Trickle down recession
The
landlord wants rent, the banker wants interest and the entrepreneur
wants profit. These are the tributes paid to property, to those who
possess and control the Earth’s surface, the means of payment and
the means of production. Profit is the unpaid value added by labour,
and some of it goes to rent and interest, but a part of the added
value that labour does get paid for also goes to rent and interest.
This means that the tribute to rent and interest contains paid and
unpaid value, whereas the tribute to profit is all unpaid value.
Unpaid added value is monetised by debt, so that when the rate of
borrowing slows down or regresses it has a direct effect on profit
and a lesser one on rent and interest. However, the production of
goods and services through the adding of value by labour is the
source of wealth, while bankers and landlords are just profiteers and
rentiers. But then bankers control borrowing and the supply of money,
which gives them a strong hand and puts the burden of recession on
landlords.
Real
estate is the first to suffer the effects of a reduction in the rate
of borrowing. Production is next, and profits drop as competitors cut
prices to keep their share of a shrinking market. Finally, when
borrowing decreases significantly, banks are in trouble with debt
defaults piling up steadily and margins falling. “Keynesian”

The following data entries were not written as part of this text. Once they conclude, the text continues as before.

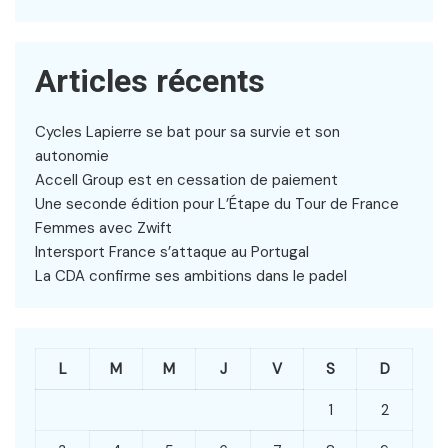
Articles récents
Cycles Lapierre se bat pour sa survie et son
autonomie
Accell Group est en cessation de paiement
Une seconde édition pour L’Étape du Tour de France
Femmes avec Zwift
Intersport France s’attaque au Portugal
La CDA confirme ses ambitions dans le padel
L
M
M
J
V
S
D
1
2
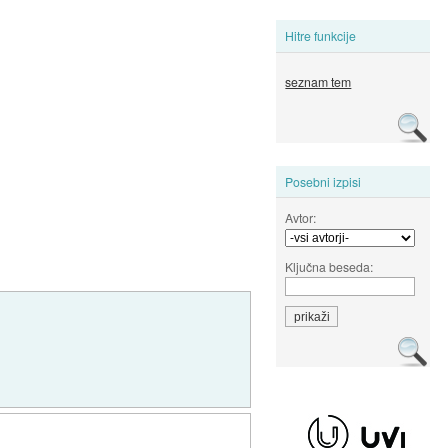
Hitre funkcije
seznam tem
Posebni izpisi
Avtor:
Ključna beseda:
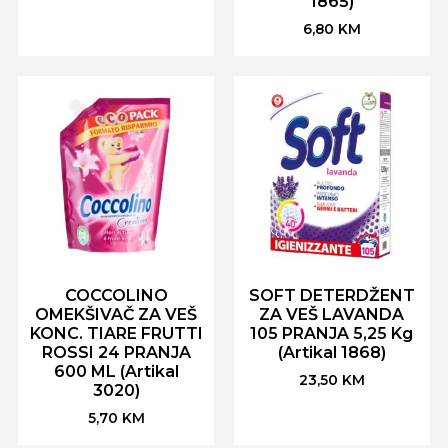
1865)
6,80
KM
COCCOLINO
SOFT DETERDŽENT
OMEKŠIVAČ ZA VEŠ
ZA VEŠ LAVANDA
KONC. TIARE FRUTTI
105 PRANJA 5,25 Kg
ROSSI 24 PRANJA
(Artikal 1868)
600 ML (Artikal
23,50
KM
3020)
5,70
KM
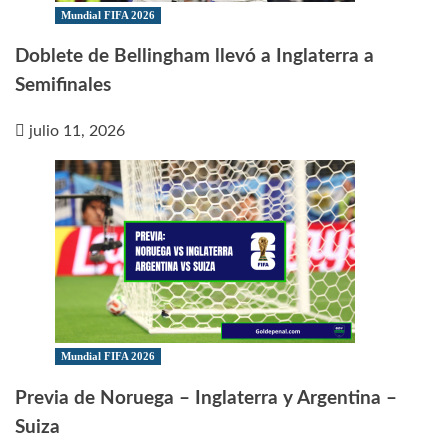
Mundial FIFA 2026
Doblete de Bellingham llevó a Inglaterra a
Semifinales
julio 11, 2026
Mundial FIFA 2026
Previa de Noruega – Inglaterra y Argentina –
Suiza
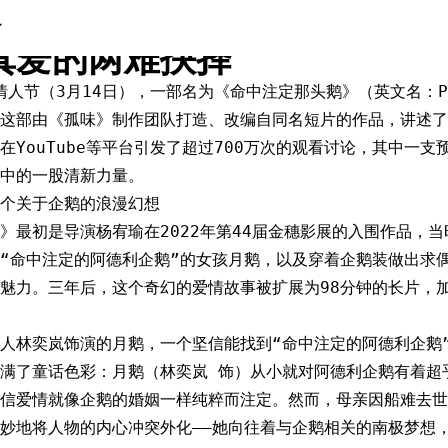
注定那头鹅》：当企鹅女孩遇
真爱的两难抉择
情人节（3月14日），一部名为《命中注定那头鹅》（英文名：Pen
这部由《孤味》制作团队打造、改编自同名短片的作品，讲述了
在YouTube等平台引发了超过700万次的观看讨论，其中一
中的一股清新力量。
个关于企鹅的浪漫幻想
》最初是导演杨宥瑜在2022年第44届金穗影展的入围作品，当
“命中注定的阿德利企鹅”的女孩月鹅，以及穿着企鹅装做出求
魅力。三年后，这个奇幻的爱情故事被扩展为98分钟的长片，
人林奕岚饰演的月鹅，一个坚信能找到“命中注定的阿德利企鹅
满了童话色彩：月鹅（林奕岚 饰）从小就对阿德利企鹅有着超
信爱情就像企鹅的婚姻一样纯粹而注定。然而，母亲因船难去世
妙地将人物的内心冲突外化——她向往着与企鹅相关的南极梦想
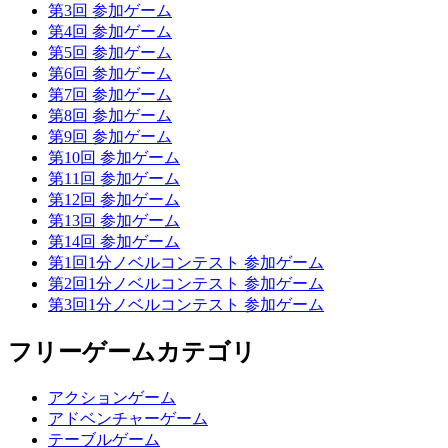
第3回 参加ゲーム
第4回 参加ゲーム
第5回 参加ゲーム
第6回 参加ゲーム
第7回 参加ゲーム
第8回 参加ゲーム
第9回 参加ゲーム
第10回 参加ゲーム
第11回 参加ゲーム
第12回 参加ゲーム
第13回 参加ゲーム
第14回 参加ゲーム
第1回1分ノベルコンテスト 参加ゲーム
第2回1分ノベルコンテスト 参加ゲーム
第3回1分ノベルコンテスト 参加ゲーム
フリーゲームカテゴリ
アクションゲーム
アドベンチャーゲーム
テーブルゲーム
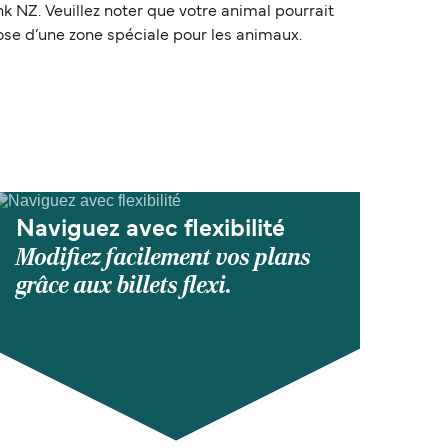
 NZ. Veuillez noter que votre animal pourrait
pose d’une zone spéciale pour les animaux.
Naviguez avec flexibilité
Modifiez facilement vos plans
grâce aux billets flexi.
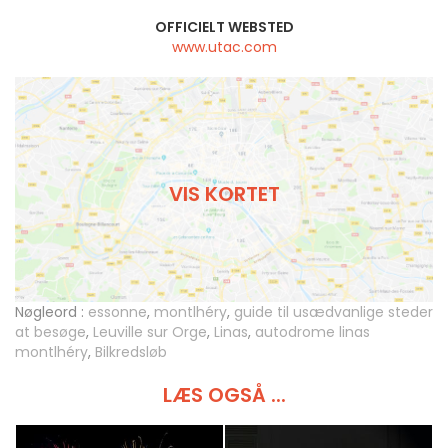
OFFICIELT WEBSTED
www.utac.com
VIS KORTET
Nøgleord :
essonne
,
montlhéry
,
guide til usædvanlige steder
at besøge
,
Leuville sur Orge
,
Linas
,
autodrome linas
montlhéry
,
Bilkredsløb
LÆS OGSÅ ...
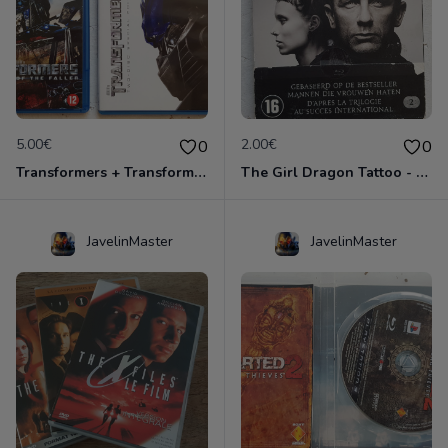
5.00€
2.00€
0
0
Transformers + Transformers 2 : La Revanche
The Girl Dragon Tattoo - Blu-Ray
JavelinMaster
JavelinMaster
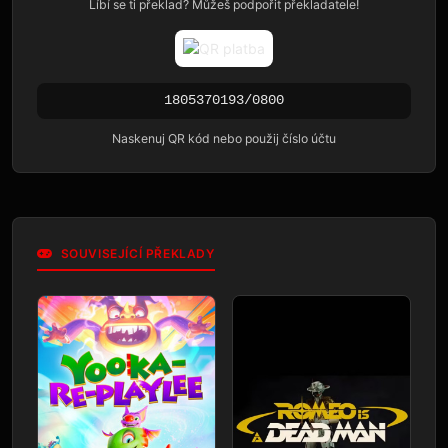
Líbí se ti překlad? Můžeš podpořit překladatele!
1805370193/0800
Naskenuj QR kód nebo použij číslo účtu
SOUVISEJÍCÍ PŘEKLADY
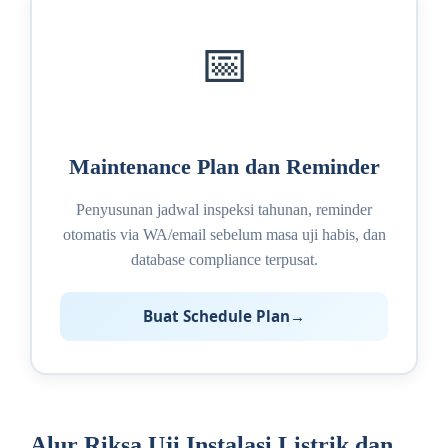
📅
Maintenance Plan dan Reminder
Penyusunan jadwal inspeksi tahunan, reminder
otomatis via WA/email sebelum masa uji habis, dan
database compliance terpusat.
Buat Schedule Plan
Alur Riksa Uji Instalasi Listrik dan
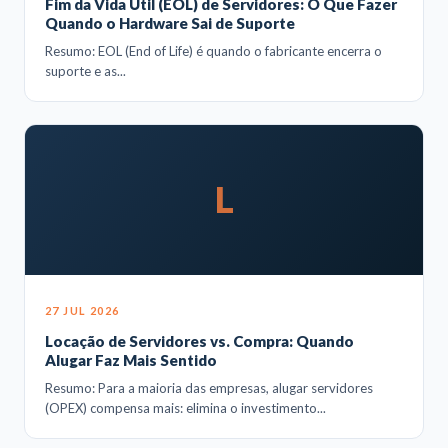
Fim da Vida Útil (EOL) de Servidores: O Que Fazer
Quando o Hardware Sai de Suporte
Resumo: EOL (End of Life) é quando o fabricante encerra o
suporte e as...
L
27 JUL 2026
Locação de Servidores vs. Compra: Quando
Alugar Faz Mais Sentido
Resumo: Para a maioria das empresas, alugar servidores
(OPEX) compensa mais: elimina o investimento...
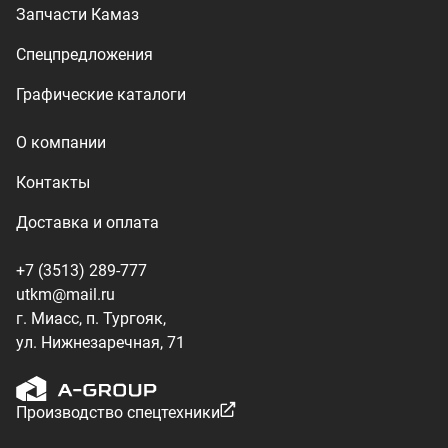
г. Миасс, п. Тургояк,
ул. Нижнезаречная, 71
Производство спецтехники
ООО «УралТехКом», 2026
Политика конфиденциальности
Разработка — ALGUS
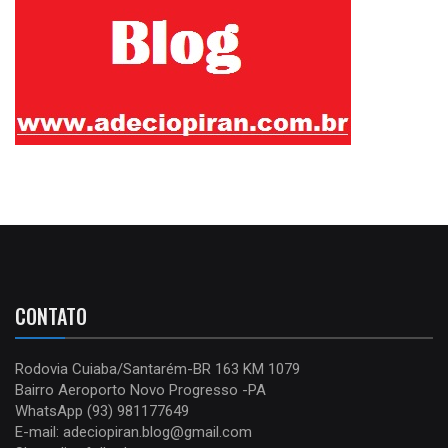
CONTATO
Rodovia Cuiaba/Santarém-BR 163 KM 1079
Bairro Aeroporto Novo Progresso -PA
WhatsApp (93) 981177649
E-mail: adeciopiran.blog@gmail.com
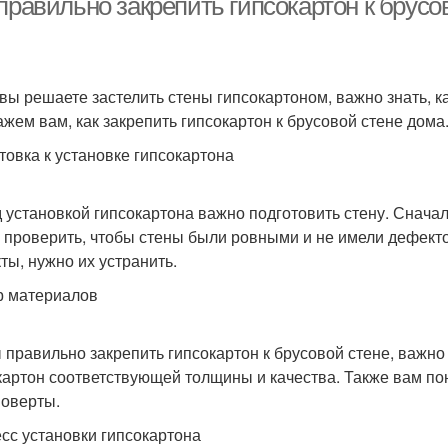
правильно закрепить гипсокартон к брусо
 вы решаете застелить стены гипсокартоном, важно знать, ка
ажем вам, как закрепить гипсокартон к брусовой стене дома
товка к установке гипсокартона
 установкой гипсокартона важно подготовить стену. Сначала
 проверить, чтобы стены были ровными и не имели дефект
ты, нужно их устранить.
 материалов
 правильно закрепить гипсокартон к брусовой стене, важ
картон соответствующей толщины и качества. Также вам по
оверты.
сс установки гипсокартона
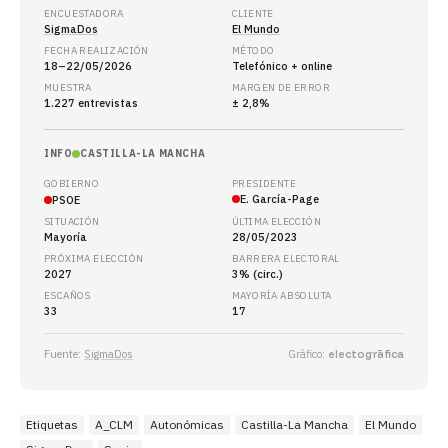
ENCUESTADORA
CLIENTE
SigmaDos
El Mundo
FECHA REALIZACIÓN
MÉTODO
18–22/05/2026
Telefónico + online
MUESTRA
MARGEN DE ERROR
1.227 entrevistas
± 2,8%
INFO
CASTILLA-LA MANCHA
GOBIERNO
PRESIDENTE
E. García-Page
PSOE
SITUACIÓN
ÚLTIMA ELECCIÓN
Mayoría
28/05/2023
PRÓXIMA ELECCIÓN
BARRERA ELECTORAL
2027
3% (circ.)
ESCAÑOS
MAYORÍA ABSOLUTA
33
17
Fuente:
SigmaDos
Gráfico:
electogrāfica
Etiquetas
A_CLM
Autonómicas
Castilla-La Mancha
El Mundo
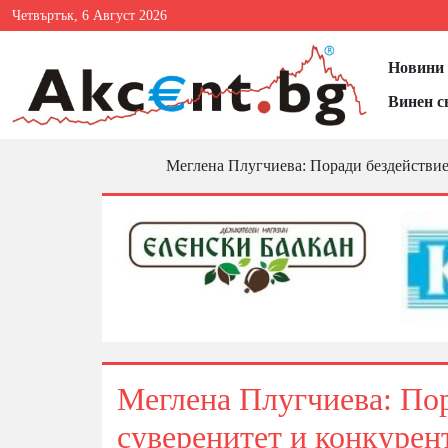
Четвъртък, 6 Август 2026
Новини 
Винен с
Меглена Плугчиева: Поради бездействие
Меглена Плугчиева: Пор
суверенитет и конкурен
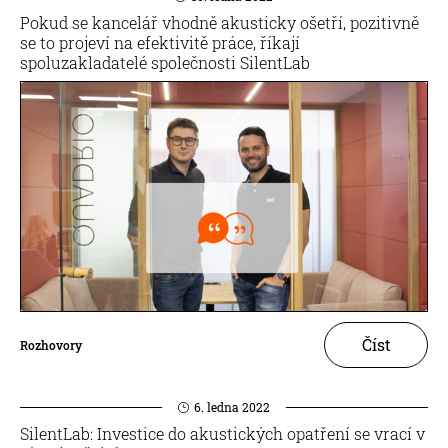
Pokud se kancelář vhodně akusticky ošetří, pozitivně
se to projeví na efektivitě práce, říkají
spoluzakladatelé společnosti SilentLab
Číst
Rozhovory
6. ledna 2022
SilentLab: Investice do akustických opatření se vrací v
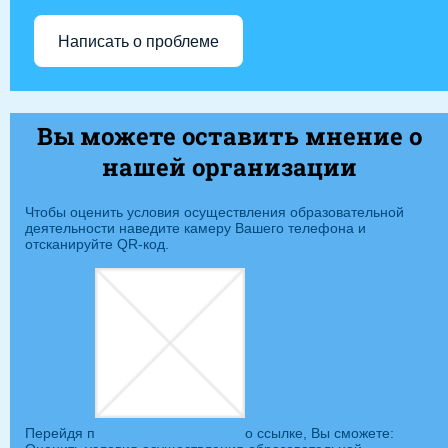
Написать о проблеме
Вы можете оставить мнение о
нашей организации
Чтобы оценить условия осуществления образовательной
деятельности наведите камеру Вашего телефона и
отсканируйте QR-код.
Перейдя п
о ссылке, Вы сможете:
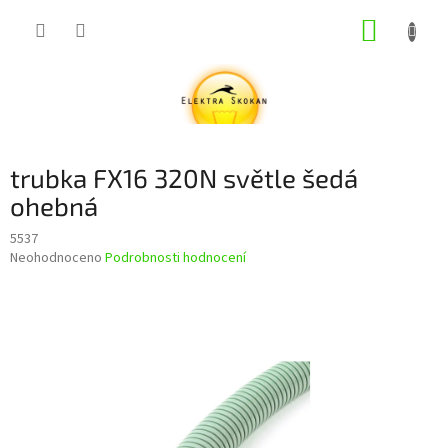
Přejít
NÁKUP
na
obsah
KOŠÍK
trubka FX16 320N světle šedá
ohebná
5537
Průměrné
Neohodnoceno
Podrobnosti hodnocení
hodnocení
produktu
je
0,0
z
5
hvězdiček.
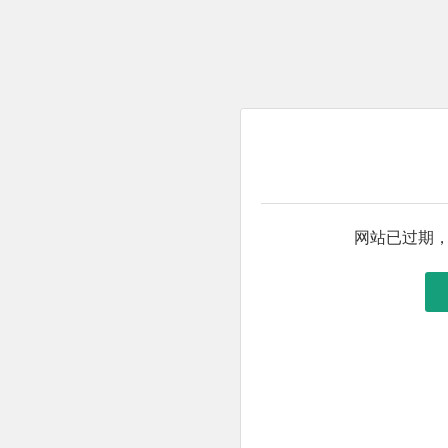
网站已过期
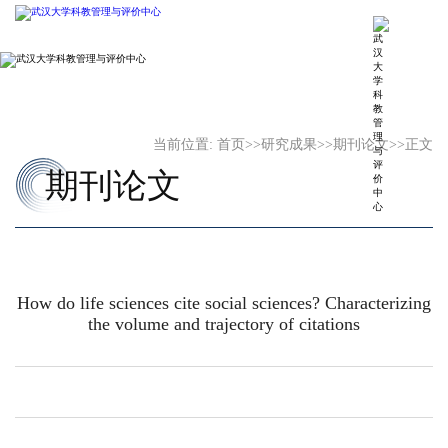
当前位置:
首页
>>
研究成果
>>
期刊论文
>>
正文
期刊论文
How do life sciences cite social sciences? Characterizing
the volume and trajectory of citations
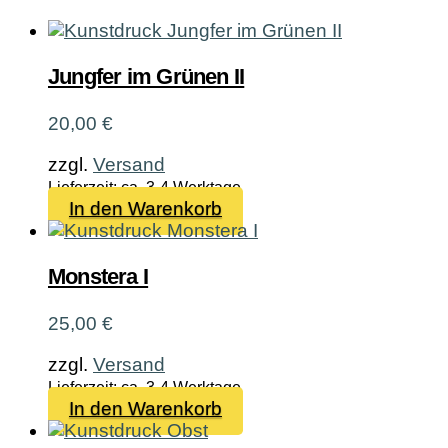
Jungfer im Grünen II
20,00
€
zzgl.
Versand
Lieferzeit: ca. 3-4 Werktage
In den Warenkorb
Monstera I
25,00
€
zzgl.
Versand
Lieferzeit: ca. 3-4 Werktage
In den Warenkorb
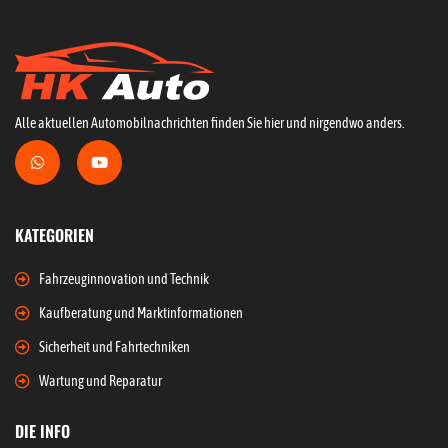
Alle aktuellen Automobilnachrichten finden Sie hier und nirgendwo anders.
KATEGORIEN
Fahrzeuginnovation und Technik
Kaufberatung und Marktinformationen
Sicherheit und Fahrtechniken
Wartung und Reparatur
DIE INFO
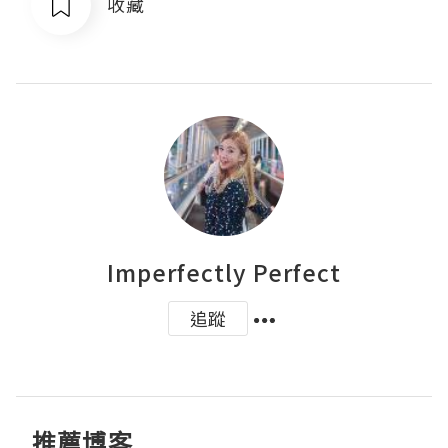
收藏
Imperfectly Perfect
追蹤
推薦博客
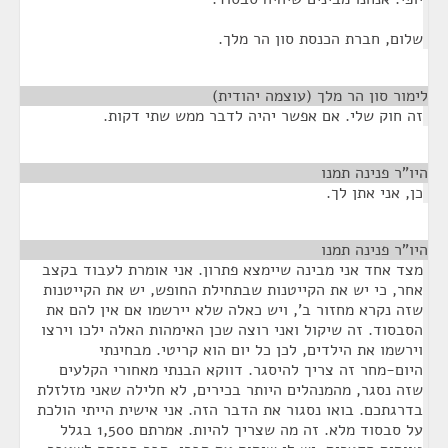
שלום, חברת הכנסת סון הר מלך.
לימור סון הר מלך (עוצמה יהודית)
¶
זה חוק שלי. אם אפשר יהיה לדבר ממש שתי דקות.
היו"ר פנינה תמנו
¶
כן, אני אתן לך.
היו"ר פנינה תמנו
¶
מצד אחד אני מבינה שיימצא פתרון. אני אומרת לעבוד בקצב
אחר, כי יש את הקייטנות שבתחילת החופש, יש את הקייטנות
שזה נקרא מחזור ב', ויש כאלה שלא יירשמו אם אין להם את
הסבסוד. זה שיקול ואני רוצה שכן האימהות האלה ילכו וירצו
וירשמו את הילדים, לכן כל יום הוא קריטי. מבחינתי
היום-מחר זה צריך להיסגר. דווקא הבנתי מאחורי הקלעים
שזה נסגר, מהמנהלים היותר בכירים, לא חלילה שאני מזלזלת
בדרגתכם. בואו נסגור את הדבר הזה. אני אישית הייתי הולכת
על סבסוד מלא. זה מה שצריך להיות. אמרתם 1,500 בגלל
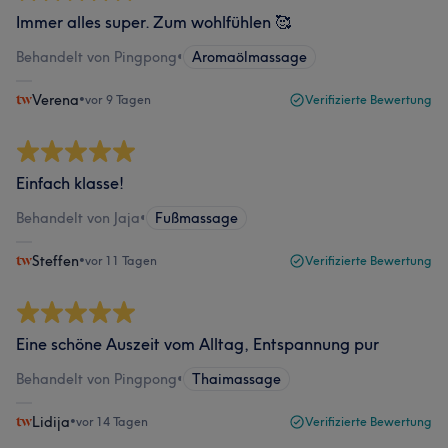
Immer alles super. Zum wohlfühlen 🥰
Behandelt von Pingpong
•
Aromaölmassage
Verena
•
vor 9 Tagen
Verifizierte Bewertung
Einfach klasse!
Behandelt von Jaja
•
Fußmassage
Steffen
•
vor 11 Tagen
Verifizierte Bewertung
Eine schöne Auszeit vom Alltag, Entspannung pur
Behandelt von Pingpong
•
Thaimassage
Lidija
•
vor 14 Tagen
Verifizierte Bewertung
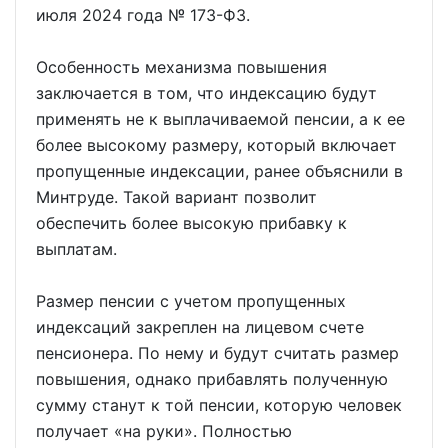
июля 2024 года № 173-ФЗ.
Особенность механизма повышения
заключается в том, что индексацию будут
применять не к выплачиваемой пенсии, а к ее
более высокому размеру, который включает
пропущенные индексации, ранее объяснили в
Минтруде. Такой вариант позволит
обеспечить более высокую прибавку к
выплатам.
Размер пенсии с учетом пропущенных
индексаций закреплен на лицевом счете
пенсионера. По нему и будут считать размер
повышения, однако прибавлять полученную
сумму станут к той пенсии, которую человек
получает «на руки». Полностью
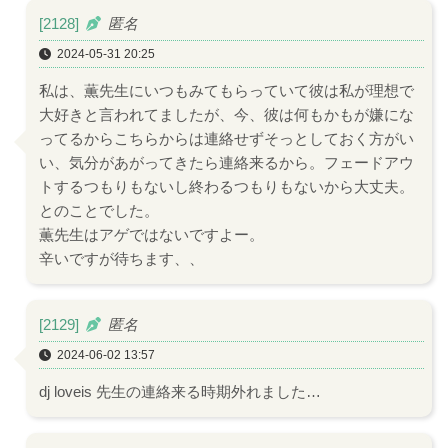
[2128]
匿名
2024-05-31 20:25
私は、薫先生にいつもみてもらっていて彼は私が理想で
大好きと言われてましたが、今、彼は何もかもが嫌にな
ってるからこちらからは連絡せずそっとしておく方がい
い、気分があがってきたら連絡来るから。フェードアウ
トするつもりもないし終わるつもりもないから大丈夫。
とのことでした。
薫先生はアゲではないですよー。
辛いですが待ちます、、
[2129]
匿名
2024-06-02 13:57
dj loveis 先生の連絡来る時期外れました…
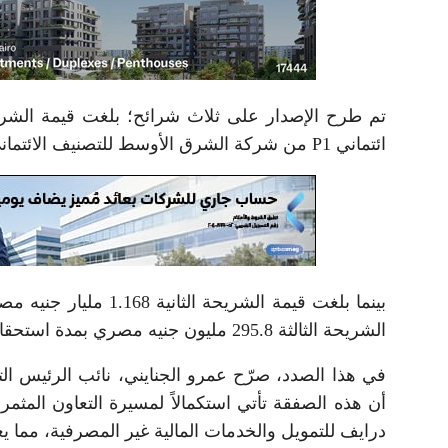
ائتماني P1 من شركة الشرق الأوسط للتصنيف الائتماني وخدمة المستثمرين “ميريس”.
الشريحة الثالثة 295.8 مليون جنيه مصري بمدة استحقاق 57 شهرًا وتصنيف ائتماني A.
في هذا الصدد، صرّح عمرو الجنايني، نائب الرئيس ال
أن هذه الصفقة تأتي استكمالاً لمسيرة التعاون المثمر
درايف للتمويل والخدمات المالية غير المصرفية، مما ي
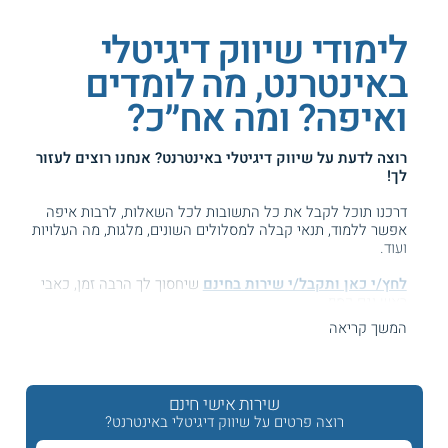
לימודי שיווק דיגיטלי
באינטרנט, מה לומדים
ואיפה? ומה אח״כ?
רוצה לדעת על
שיווק דיגיטלי באינטרנט
? אנחנו רוצים לעזור
לך!
דרכנו תוכל לקבל את כל התשובות לכל השאלות, לרבות איפה
אפשר ללמוד, תנאי קבלה למסלולים השונים, מלגות, מה העלויות
ועוד.
לחץ/י כאן ותקבל/י שירות בחינם
שיחסוך לך הרבה זמן, כאבי
ראש וגם כסף ...
המשך קריאה
המידע באתר הועיל ל87% מהגולשים.
עזרנו גם לך? דרג אותנו:
שירות אישי חינם
רוצה פרטים על שיווק דיגיטלי באינטרנט?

economists claim that cyclical drops in household borrowing can be
compensated by Treasury borrowing, that public investments and tax
cuts can reverse a slowdown in private investments. Such alternate
borrowing sprees might work in an ideal system of controls, but in
today’s reality of colossal debts accumulated by all actors –
even corporations have got in deep to buy back their shares – the
capacity to kick-start a growth cycle does not exist. And, though
they may impose themselves in the not so distant future, monetary,
wage and price inflation are out of the question. So austerity
measures and hopeless attempts at debt reduction are the only
alternatives on offer. Unfortunately, the examples of Argentina,
Greece, Spain, etc. show that the treatment brings a lot of pain and
no salvation, hardly a cheerful perspective for the years to come.